BGU: ‘Nano-engines’ can move forward, back

Findings could aid cancer research, medicine and technology.

Scientist 311 (photo credit: Marretao22/Wikimedia Commons)
Scientist 311
(photo credit: Marretao22/Wikimedia Commons)
Tiny bits of proteins necessary for cells to divide have been found by Israeli and German scientists to have an astonishing ability to go into reverse as if they were car-like “nanoengines.”
According to a 13-page article just published in the online edition of the EMBO (European Molecular Biology Organization Journal) and due to be published in the December 14 print edition, the discovery could be vital for the understanding of biological motors during cell division, not only for basic cell science but also for cancer research and biologically inspired nanotechnology in medicine and industry.
The new discoveries indicate the nanometersized molecular machines are much more powerful and versatile than previously thought.
Scientists at Ben-Gurion University of the Negev in Beersheba who have been working with a group from George August University of Goettingen, Germany, made the discovery while working on motor proteins essential for cell division.

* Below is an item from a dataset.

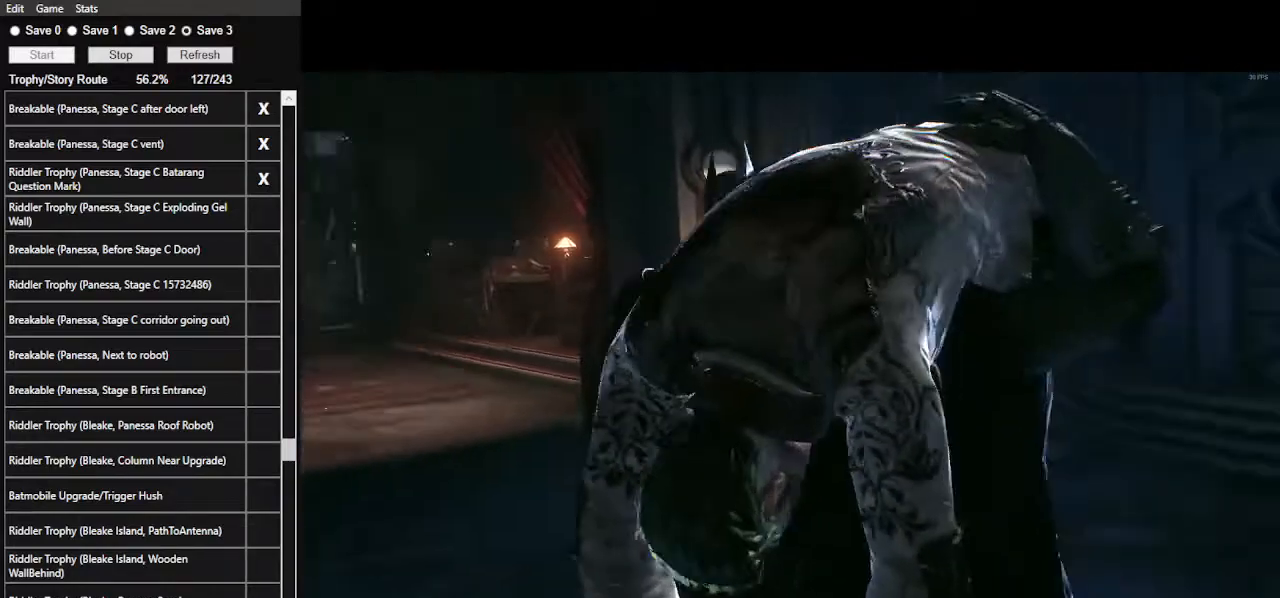
{"keys": ["w"], "mouse": [], "mouse_move": "still", "events": []}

They found these “nanoengines” can drastically modify their speed and even switch direction when loaded with a cargo - something that was not realized until now.

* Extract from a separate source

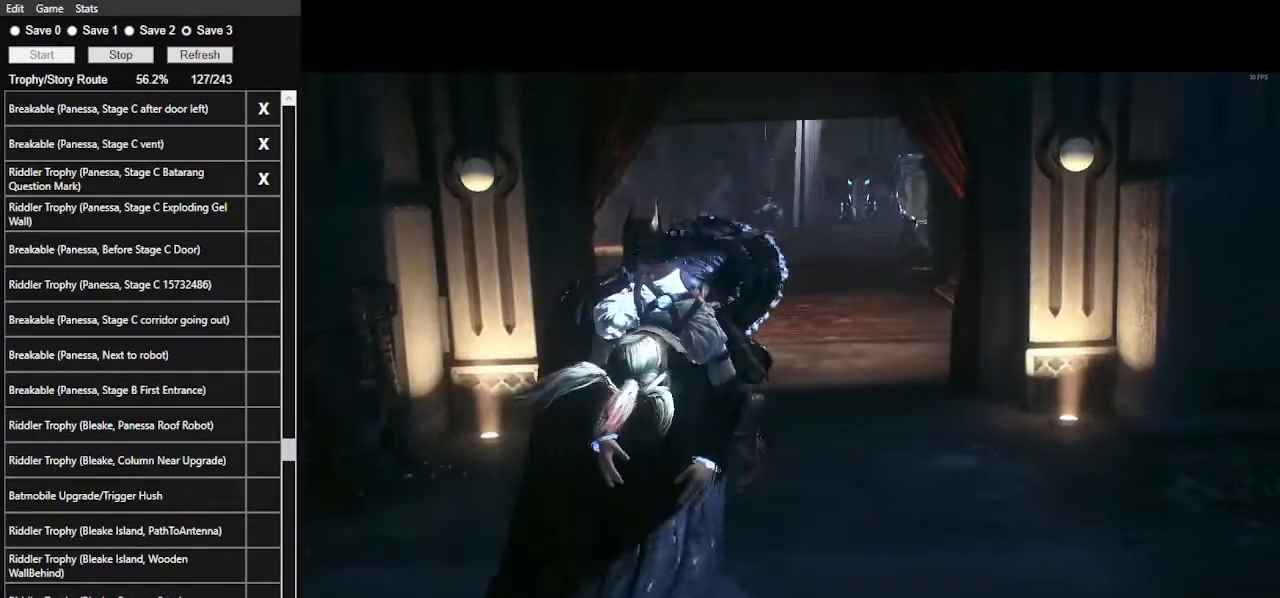
{"keys": ["w"], "mouse": [], "mouse_move": "still", "events": []}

Cell division is a key process in the development of organisms. During regular cell division, duplicated chromosomes of the mother cell are distributed into two daughter cells. This tightly regulated process is driven by specialized enzymes called motor proteins; prominent among them are the families of kinesins and dyneins. Until now, it was believed that each member of those families was structurally programmed for a defined directionality on its track, the microtubules of the cytoskeleton. One class of motors was believed to generate motion toward the cell poles and another toward the cell equator.
But the BGU group, led by Dr. Leah (Larisa) Gheber from the clinical biochemistry and chemistry departments and the university’s Ilse Katz Institute for Nanoscale Science and Technology, along with German Prof. Christoph Schmidt, have now been able to show that one type of cell division motor in yeast cells can move in both directions. In addition, the motor protein can move toward the cell poles 10 times faster than all other known motors of the same family. The researchers observed this phenomenon with high-resolution flourescence microscopy, which was used to track single molecules both in model systems and living cells.
According, to the researchers, one particularly interesting aspect of their findings is that the bi-directional motors switch exactly into the slow forward gear when they bind between two microtubule tracks in the middle of the cell, where they help to push the chromosomes apart.